The problem with “transparent” image generation
Julien De Luca's method for generating transparent backgrounds uses difference matting between black and white background versions. Two passes, clean results, no manual masking required.
Julien De Luca wrote about generating transparent background images from models that don't natively support alpha channels. His method uses difference matting with Nano Banana Pro 2, but the technique works with any image generation model.
The problem is straightforward: you want a subject with a transparent background, but the model only outputs RGB images. Traditional approaches like green screen keying fail because AI-generated images often have colour spill and inconsistent lighting that makes clean extraction impossible.
De Luca's solution generates two images with identical prompts but different backgrounds. The first uses a pure black background (#000000), the second uses pure white (#FFFFFF). By comparing the pixel values between these two images, you can calculate which parts are the subject and which parts are background.

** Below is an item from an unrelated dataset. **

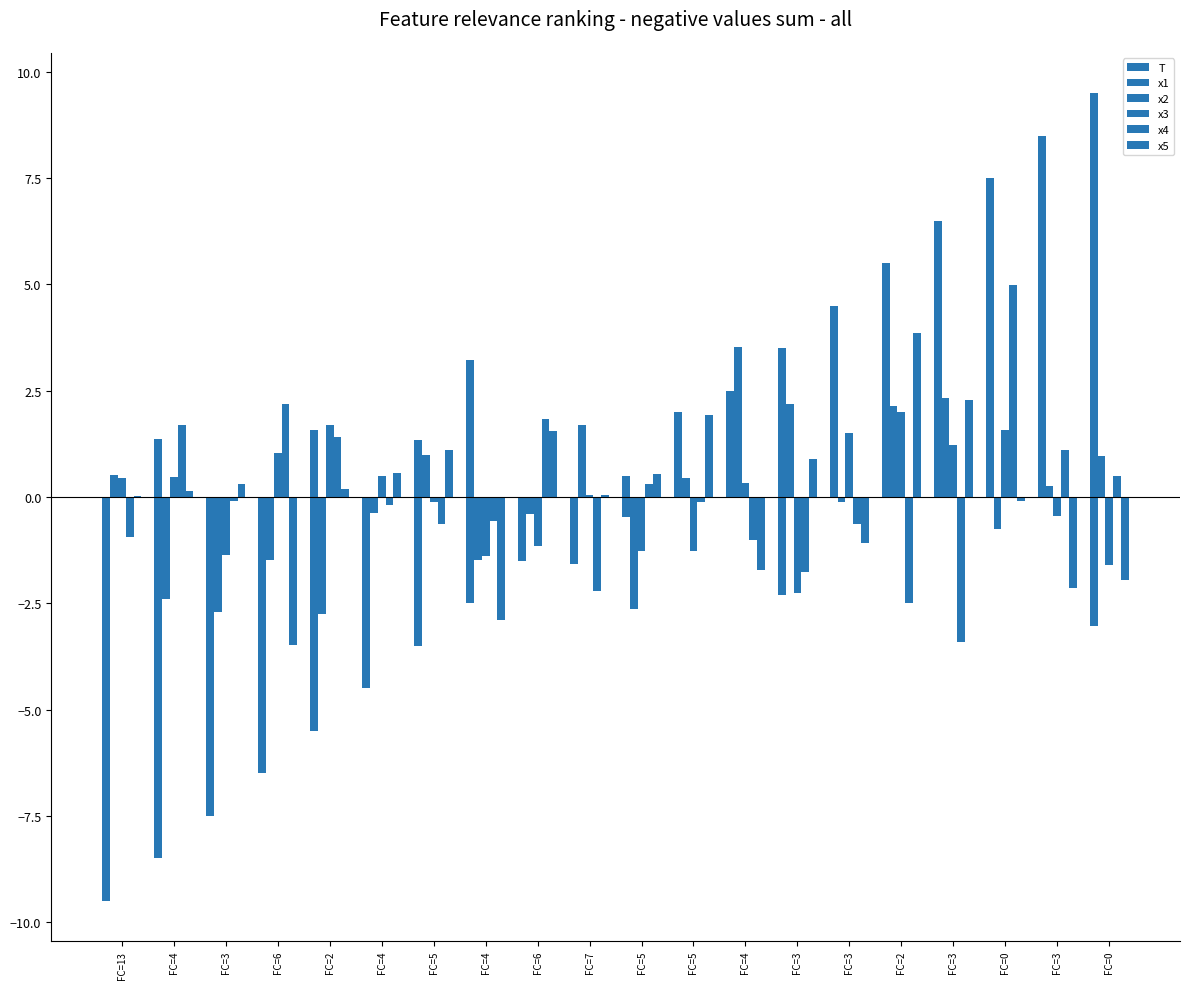

How many series are shown in this chart?

6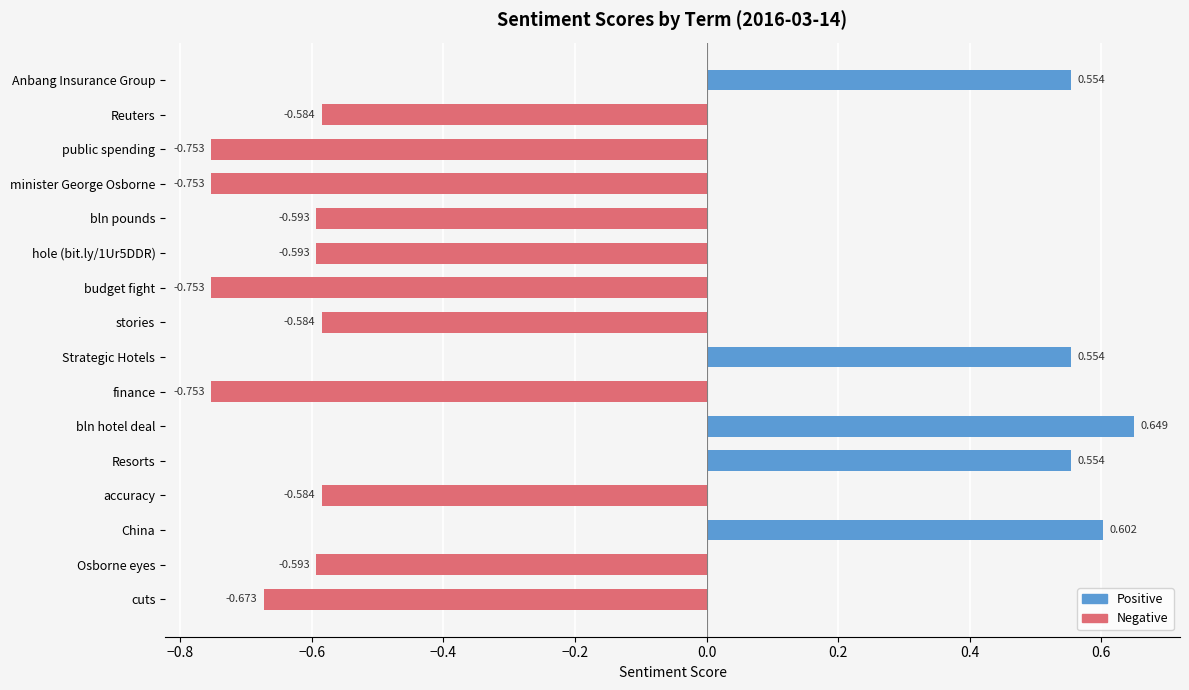

Which series has the largest range (max minus min)?

Negative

The maths is simple. For each pixel, you measure how much it changes between the black and white versions. Pixels that don't change much are part of the subject. Pixels that change dramatically are background. This difference becomes your alpha channel.
The formula looks like this: for each colour channel, you calculate (white_pixel - black_pixel) / 255. This gives you the transparency value. Then you extract the subject colour by taking the black background pixel and dividing by (1 - alpha).

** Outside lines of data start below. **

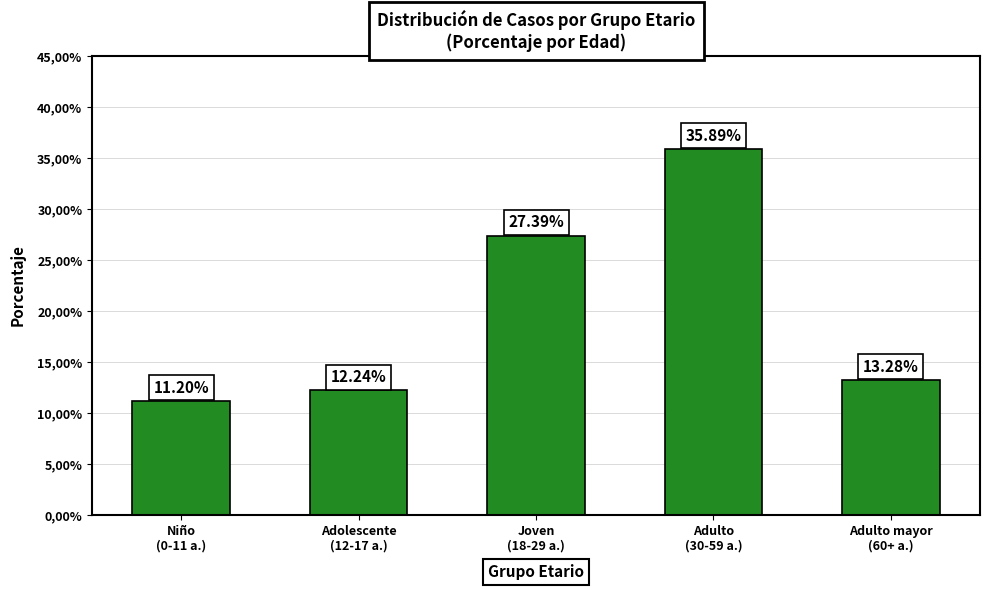

List the labels in order of value, smallest first.

Niño
(0-11 a.), Adolescente
(12-17 a.), Adulto mayor
(60+ a.), Joven
(18-29 a.), Adulto
(30-59 a.)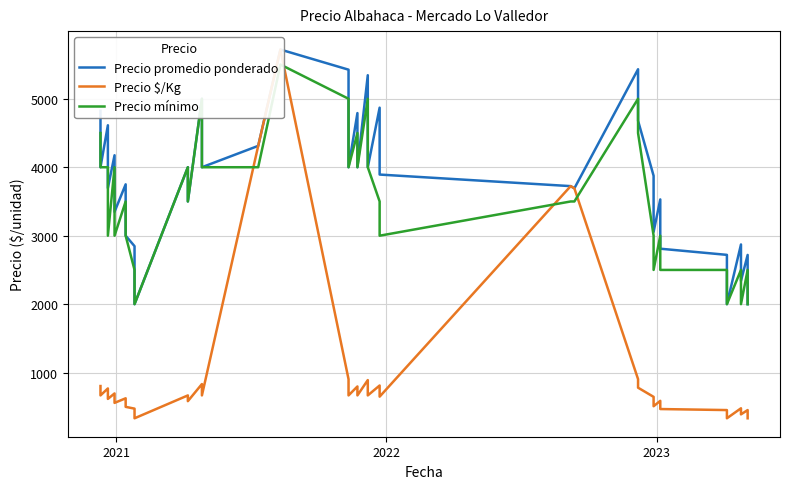

What is the value of the Precio $/Kg point at the 14th from the left?

667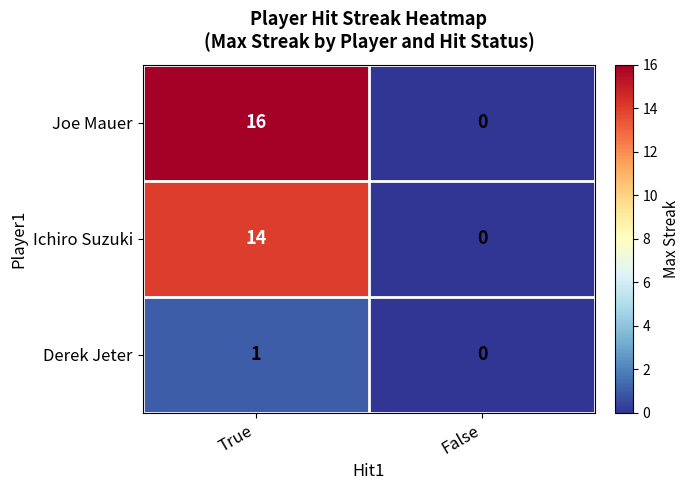

What is the highest value of the Ichiro Suzuki series?

14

In practice, you need to handle edge cases. Pure black or pure white in the subject can create division by zero errors. De Luca adds small epsilon values to prevent this. You also need to clamp the final RGB values to valid ranges.
The technique requires two generation passes, which doubles the cost and time. But it produces clean transparency without manual masking or post-processing. The quality depends on the model generating consistent subjects between the two passes, which modern models handle well with fixed seeds.
De Luca provides Python code that implements the full pipeline. It handles the image generation, difference calculation, and final composite. The code is compact enough to adapt for other models or integrate into existing workflows.